# "Thank You" function



## Recipes Make Magic (Aug 26, 2019)

Please explain how the 'thanks' function works


----------



## Chef Munky (Aug 26, 2019)

It's kind of like a special thank you to the receiver.
You type a quick message in the thanks button that's located on your post. Your message can be seen in the users CP  file.


Like mine. Keep in mind though the Mods can and will delete anything that they think is inappropriate. Check out my profile and you'll see a few N/A's I was also sent a note by a mod here saying that it would "behoove me" to watch my step. My post was deleted as well.



Just sayin.


Munky.


----------



## taxlady (Aug 26, 2019)

The thank you function sends a private message with a link. I'll send one to your post RMM, so you can see for yourself.


----------



## Cooking Goddess (Aug 27, 2019)

Recipes Make Magic said:


> Please explain how the 'thanks' function works


-If I really like/agree with someone's post, I'll click it. When they look at their "User's Control Panel" page, they can see that I acknowledged their post. 
-If I have a quick comment I want to make to a person, I actually type something into the box that opens up when you first click "Thanks". It's easier than creating a PM. Sometimes, however, that little "Thanks" can result in a lot of PMs flying back and forth! 

Also, as Munky mentions below, sometimes posts can become "N/A" as to which Thread it was posted in when a thread has been cleaned up. Sometimes the deleted posts can occur just because they no longer were germane to the conversation. Sometimes, as Munky mentions, you can get a little reminder by a Mod to be nice.



Chef Munky said:


> ...Keep in mind though the Mods can and will delete anything that they think is inappropriate. Check out my profile and you'll see a few N/A's I was also sent a note by a mod here saying that it would "behoove me" to watch my step. My post was deleted as well...


----------



## skilletlicker (Aug 27, 2019)

Since somebody brought it up, how does anybody know there is a thank you message there to read? I usually discover them accidentally a few months later. With regular PMs, I get an email.


----------



## Cheryl J (Aug 27, 2019)

I get a boxed message in a "you have a new message", or "you have been thanked", that shows up when I go to DC.  I'm always logged in and don't have email notifications, so I don't notice it until I hit on DC in my browser.


----------



## taxlady (Aug 27, 2019)

skilletlicker said:


> Since somebody brought it up, how does anybody know there is a thank you message there to read? I usually discover them accidentally a few months later. With regular PMs, I get an email.
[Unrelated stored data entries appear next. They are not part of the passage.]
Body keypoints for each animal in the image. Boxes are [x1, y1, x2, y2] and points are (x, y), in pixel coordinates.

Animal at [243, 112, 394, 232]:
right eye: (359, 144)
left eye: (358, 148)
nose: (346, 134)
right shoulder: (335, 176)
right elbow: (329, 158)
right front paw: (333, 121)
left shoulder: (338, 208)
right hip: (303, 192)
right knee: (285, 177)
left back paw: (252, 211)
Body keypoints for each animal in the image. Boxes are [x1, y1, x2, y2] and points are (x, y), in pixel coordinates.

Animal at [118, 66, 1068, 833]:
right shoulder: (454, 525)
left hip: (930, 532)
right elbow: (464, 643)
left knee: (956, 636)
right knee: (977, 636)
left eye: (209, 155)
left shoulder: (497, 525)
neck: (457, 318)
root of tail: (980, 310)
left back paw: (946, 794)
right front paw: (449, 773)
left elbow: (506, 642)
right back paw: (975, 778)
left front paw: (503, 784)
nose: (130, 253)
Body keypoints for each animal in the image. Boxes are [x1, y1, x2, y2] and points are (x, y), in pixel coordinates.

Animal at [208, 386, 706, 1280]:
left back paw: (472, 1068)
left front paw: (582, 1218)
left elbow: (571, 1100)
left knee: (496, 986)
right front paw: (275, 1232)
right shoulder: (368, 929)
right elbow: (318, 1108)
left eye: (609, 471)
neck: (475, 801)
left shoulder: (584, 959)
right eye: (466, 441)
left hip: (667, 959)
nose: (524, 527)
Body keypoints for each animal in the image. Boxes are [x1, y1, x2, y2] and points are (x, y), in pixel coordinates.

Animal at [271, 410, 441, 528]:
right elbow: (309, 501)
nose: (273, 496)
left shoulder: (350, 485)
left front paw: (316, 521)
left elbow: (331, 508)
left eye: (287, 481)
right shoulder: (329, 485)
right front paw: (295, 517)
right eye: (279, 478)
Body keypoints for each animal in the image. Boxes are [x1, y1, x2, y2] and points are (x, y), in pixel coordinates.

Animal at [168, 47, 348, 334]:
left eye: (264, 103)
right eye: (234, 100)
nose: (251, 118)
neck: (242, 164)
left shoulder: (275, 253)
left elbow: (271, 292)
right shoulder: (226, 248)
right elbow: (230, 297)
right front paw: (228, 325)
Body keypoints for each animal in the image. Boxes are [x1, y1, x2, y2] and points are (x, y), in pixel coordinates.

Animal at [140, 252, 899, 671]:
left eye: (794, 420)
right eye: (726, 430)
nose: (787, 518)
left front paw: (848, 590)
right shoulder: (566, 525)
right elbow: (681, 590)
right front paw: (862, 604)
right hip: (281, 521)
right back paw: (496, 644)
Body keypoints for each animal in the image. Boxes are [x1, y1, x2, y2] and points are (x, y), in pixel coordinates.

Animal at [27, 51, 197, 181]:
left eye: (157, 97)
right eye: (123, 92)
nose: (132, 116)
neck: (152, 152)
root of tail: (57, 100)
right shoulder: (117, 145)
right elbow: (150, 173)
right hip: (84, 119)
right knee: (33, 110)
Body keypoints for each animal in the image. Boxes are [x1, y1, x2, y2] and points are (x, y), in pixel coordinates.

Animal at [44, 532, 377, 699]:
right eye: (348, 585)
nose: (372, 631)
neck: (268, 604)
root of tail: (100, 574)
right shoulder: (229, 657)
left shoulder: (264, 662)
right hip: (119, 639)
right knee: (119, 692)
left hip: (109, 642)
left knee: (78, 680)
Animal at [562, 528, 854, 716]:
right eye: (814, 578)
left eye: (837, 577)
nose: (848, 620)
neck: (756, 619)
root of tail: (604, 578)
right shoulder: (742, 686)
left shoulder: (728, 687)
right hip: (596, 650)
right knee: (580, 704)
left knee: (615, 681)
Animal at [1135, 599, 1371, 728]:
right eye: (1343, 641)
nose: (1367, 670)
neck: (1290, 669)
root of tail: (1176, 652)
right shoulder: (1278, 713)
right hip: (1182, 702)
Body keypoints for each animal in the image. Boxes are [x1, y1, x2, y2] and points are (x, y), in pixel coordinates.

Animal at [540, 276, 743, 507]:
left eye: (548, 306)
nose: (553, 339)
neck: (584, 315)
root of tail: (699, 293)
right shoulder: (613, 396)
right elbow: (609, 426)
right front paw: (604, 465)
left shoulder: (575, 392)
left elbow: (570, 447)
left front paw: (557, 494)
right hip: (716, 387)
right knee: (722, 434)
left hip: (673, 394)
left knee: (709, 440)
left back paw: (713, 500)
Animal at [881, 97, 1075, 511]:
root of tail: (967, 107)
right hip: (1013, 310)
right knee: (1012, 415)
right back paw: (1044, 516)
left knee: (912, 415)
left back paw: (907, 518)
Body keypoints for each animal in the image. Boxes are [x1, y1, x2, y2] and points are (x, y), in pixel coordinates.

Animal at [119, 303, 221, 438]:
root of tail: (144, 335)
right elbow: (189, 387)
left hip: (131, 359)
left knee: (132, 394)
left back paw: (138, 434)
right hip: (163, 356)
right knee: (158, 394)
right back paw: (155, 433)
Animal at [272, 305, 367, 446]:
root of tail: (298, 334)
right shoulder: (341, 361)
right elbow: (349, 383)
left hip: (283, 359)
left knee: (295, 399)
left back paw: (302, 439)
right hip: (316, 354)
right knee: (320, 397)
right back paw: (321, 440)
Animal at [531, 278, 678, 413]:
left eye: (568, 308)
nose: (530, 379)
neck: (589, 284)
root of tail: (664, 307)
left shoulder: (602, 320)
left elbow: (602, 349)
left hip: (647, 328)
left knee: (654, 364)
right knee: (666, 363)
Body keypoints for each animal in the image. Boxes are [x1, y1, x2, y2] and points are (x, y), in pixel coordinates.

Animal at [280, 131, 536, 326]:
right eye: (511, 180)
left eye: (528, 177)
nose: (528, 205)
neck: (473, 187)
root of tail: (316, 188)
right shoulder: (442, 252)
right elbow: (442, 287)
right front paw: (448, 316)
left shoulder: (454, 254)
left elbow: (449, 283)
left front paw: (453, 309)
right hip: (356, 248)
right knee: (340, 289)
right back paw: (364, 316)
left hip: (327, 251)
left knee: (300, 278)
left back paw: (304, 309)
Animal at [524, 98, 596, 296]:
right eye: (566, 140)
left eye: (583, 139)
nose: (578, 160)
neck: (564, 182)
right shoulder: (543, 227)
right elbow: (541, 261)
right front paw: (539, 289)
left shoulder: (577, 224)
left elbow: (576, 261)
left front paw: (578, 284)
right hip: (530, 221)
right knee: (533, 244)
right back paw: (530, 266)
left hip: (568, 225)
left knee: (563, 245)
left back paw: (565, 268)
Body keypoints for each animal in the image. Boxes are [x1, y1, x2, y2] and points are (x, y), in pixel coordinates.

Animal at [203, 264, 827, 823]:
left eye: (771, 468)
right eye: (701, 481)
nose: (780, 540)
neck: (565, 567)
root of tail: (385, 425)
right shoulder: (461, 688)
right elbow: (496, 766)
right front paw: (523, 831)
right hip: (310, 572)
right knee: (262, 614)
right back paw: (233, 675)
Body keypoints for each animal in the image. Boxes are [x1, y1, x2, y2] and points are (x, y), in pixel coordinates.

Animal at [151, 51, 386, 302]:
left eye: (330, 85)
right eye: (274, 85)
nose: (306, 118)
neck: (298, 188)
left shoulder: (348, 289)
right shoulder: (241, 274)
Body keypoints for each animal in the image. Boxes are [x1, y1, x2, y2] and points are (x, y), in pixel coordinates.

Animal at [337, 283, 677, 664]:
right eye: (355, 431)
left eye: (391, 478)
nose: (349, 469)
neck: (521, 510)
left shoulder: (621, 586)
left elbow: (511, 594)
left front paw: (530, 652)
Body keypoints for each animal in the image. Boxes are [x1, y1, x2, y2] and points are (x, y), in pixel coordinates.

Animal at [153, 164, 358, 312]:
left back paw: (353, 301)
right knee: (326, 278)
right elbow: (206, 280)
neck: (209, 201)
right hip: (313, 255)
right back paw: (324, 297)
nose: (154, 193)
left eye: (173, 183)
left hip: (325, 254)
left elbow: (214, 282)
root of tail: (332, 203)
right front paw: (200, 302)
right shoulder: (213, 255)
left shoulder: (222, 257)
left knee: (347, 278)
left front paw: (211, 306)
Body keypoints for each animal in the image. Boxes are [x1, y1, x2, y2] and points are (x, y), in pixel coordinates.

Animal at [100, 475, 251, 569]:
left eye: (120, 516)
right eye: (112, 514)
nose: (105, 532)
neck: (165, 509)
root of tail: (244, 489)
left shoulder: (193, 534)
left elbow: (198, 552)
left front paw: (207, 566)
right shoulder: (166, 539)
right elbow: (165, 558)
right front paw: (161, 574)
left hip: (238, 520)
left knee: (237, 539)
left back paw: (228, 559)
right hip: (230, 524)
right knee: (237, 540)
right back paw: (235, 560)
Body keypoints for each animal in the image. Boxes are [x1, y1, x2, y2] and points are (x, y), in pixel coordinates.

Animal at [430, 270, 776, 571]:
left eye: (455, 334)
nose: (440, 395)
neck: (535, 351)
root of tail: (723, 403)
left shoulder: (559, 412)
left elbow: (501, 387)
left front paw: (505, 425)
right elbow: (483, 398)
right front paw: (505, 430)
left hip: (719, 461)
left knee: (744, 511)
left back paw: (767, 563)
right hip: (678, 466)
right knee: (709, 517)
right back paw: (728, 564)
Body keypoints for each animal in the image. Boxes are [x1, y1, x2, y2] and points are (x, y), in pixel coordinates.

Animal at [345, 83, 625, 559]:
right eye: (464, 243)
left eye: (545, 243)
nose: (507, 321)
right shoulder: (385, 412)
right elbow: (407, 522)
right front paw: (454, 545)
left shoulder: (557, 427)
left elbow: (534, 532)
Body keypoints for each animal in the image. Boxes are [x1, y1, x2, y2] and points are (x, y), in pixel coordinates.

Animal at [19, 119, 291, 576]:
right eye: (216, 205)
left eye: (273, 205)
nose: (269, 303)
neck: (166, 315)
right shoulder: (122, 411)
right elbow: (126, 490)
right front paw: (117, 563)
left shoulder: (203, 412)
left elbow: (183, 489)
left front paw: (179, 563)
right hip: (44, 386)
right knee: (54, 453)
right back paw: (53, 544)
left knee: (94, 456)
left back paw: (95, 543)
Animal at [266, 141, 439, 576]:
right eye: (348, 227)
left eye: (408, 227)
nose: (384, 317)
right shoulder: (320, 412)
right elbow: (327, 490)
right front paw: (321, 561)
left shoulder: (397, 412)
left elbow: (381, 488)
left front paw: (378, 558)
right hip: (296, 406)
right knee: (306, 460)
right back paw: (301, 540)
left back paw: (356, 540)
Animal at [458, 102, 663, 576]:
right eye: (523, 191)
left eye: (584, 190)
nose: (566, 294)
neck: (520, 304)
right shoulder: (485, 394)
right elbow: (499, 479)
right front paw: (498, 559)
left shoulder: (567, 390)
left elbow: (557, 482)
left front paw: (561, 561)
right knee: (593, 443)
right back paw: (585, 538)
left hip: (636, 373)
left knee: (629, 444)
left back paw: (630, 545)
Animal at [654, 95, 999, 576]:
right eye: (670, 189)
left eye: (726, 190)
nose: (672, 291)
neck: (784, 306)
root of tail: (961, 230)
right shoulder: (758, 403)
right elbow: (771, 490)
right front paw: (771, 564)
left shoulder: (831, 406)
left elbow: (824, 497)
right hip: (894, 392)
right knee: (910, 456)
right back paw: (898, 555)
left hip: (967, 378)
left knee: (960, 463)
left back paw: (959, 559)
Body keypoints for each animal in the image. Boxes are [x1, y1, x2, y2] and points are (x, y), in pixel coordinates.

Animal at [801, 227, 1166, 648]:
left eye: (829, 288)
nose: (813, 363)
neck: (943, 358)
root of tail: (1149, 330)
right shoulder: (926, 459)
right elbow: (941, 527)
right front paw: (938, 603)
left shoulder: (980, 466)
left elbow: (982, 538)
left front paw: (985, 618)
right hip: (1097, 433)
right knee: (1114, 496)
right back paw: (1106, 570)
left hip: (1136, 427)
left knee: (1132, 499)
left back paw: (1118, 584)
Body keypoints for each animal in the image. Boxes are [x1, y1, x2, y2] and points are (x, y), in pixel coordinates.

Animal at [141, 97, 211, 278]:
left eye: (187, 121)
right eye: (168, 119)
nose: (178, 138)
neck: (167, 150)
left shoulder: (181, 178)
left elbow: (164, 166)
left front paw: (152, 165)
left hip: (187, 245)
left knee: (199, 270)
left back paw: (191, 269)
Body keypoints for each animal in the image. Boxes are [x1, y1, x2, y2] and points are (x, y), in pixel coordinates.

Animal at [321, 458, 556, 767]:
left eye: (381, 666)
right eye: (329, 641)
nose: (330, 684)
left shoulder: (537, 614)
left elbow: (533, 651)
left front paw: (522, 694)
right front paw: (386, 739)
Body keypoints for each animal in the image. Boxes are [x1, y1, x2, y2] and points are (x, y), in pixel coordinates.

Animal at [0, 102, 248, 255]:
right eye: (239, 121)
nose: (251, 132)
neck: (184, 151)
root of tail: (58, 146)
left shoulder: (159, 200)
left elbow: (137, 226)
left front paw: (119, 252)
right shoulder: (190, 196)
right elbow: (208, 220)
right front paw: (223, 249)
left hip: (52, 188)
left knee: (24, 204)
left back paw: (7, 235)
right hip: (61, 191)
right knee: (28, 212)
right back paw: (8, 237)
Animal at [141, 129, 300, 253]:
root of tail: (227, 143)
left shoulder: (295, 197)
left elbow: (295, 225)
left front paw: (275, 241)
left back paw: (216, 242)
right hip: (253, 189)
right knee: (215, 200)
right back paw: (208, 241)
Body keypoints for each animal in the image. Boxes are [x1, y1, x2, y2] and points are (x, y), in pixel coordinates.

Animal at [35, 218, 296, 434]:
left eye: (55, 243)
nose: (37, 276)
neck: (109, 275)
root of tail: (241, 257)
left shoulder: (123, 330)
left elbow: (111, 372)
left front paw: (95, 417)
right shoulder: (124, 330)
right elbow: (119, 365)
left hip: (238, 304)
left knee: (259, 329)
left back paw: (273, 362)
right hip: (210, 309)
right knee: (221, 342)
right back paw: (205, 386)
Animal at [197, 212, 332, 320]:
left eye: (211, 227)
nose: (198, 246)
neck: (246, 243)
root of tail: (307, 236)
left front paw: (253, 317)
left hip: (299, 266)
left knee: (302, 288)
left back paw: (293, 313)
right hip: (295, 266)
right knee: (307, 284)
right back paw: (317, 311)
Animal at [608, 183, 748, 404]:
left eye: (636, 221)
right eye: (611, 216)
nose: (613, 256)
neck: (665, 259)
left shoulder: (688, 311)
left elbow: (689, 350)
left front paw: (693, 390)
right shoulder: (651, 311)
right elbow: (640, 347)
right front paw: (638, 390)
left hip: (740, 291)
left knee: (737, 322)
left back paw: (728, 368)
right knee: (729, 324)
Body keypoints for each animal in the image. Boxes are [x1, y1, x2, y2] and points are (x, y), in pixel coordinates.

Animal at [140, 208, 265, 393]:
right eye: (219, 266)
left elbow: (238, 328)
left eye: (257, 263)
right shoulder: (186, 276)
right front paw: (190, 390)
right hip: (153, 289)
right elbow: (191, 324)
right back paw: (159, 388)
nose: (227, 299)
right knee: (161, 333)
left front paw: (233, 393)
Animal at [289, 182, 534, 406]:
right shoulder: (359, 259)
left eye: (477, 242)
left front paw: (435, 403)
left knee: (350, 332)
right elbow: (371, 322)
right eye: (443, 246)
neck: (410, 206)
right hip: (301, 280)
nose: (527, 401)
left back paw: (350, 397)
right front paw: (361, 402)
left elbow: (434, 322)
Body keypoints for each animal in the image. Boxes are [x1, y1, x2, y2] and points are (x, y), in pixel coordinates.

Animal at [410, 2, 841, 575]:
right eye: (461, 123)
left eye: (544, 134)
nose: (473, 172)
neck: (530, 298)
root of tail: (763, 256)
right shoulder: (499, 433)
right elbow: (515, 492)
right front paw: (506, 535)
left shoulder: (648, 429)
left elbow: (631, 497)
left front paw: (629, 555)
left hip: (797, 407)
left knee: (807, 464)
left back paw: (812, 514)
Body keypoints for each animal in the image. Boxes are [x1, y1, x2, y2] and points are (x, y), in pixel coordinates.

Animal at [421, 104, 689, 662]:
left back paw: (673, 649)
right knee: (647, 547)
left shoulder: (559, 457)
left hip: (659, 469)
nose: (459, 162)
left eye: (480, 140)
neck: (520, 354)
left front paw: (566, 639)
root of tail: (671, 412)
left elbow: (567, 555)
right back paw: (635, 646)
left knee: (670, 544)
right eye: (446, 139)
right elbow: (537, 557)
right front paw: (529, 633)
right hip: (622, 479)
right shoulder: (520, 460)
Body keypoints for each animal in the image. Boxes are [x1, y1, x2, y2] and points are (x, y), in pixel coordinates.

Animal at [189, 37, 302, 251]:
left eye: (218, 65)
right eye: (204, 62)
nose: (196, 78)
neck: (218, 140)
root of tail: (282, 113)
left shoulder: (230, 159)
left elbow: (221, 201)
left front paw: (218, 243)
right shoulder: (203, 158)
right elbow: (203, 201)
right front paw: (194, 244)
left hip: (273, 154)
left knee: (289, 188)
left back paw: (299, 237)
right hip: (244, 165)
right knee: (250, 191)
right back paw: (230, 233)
That's odd. I get the exact same kind of email notification for thank yous as for regular PMs. In fact, they say they are PMs.

Are you thinking of profile comments? I haven't seen any way of knowing about those without going to the page that has them. Which reminds me, I'll go check on that when I finish this reply.


----------



## Cheryl J (Aug 27, 2019)

Sending you a "thanks" msg right now for a test, skilletlicker.


----------



## skilletlicker (Aug 28, 2019)

Cheryl J said:


> Sending you a "thanks" msg right now for a test, skilletlicker.



Thanks Cheryl, no clue it was there until I opened the User Control Panel.


----------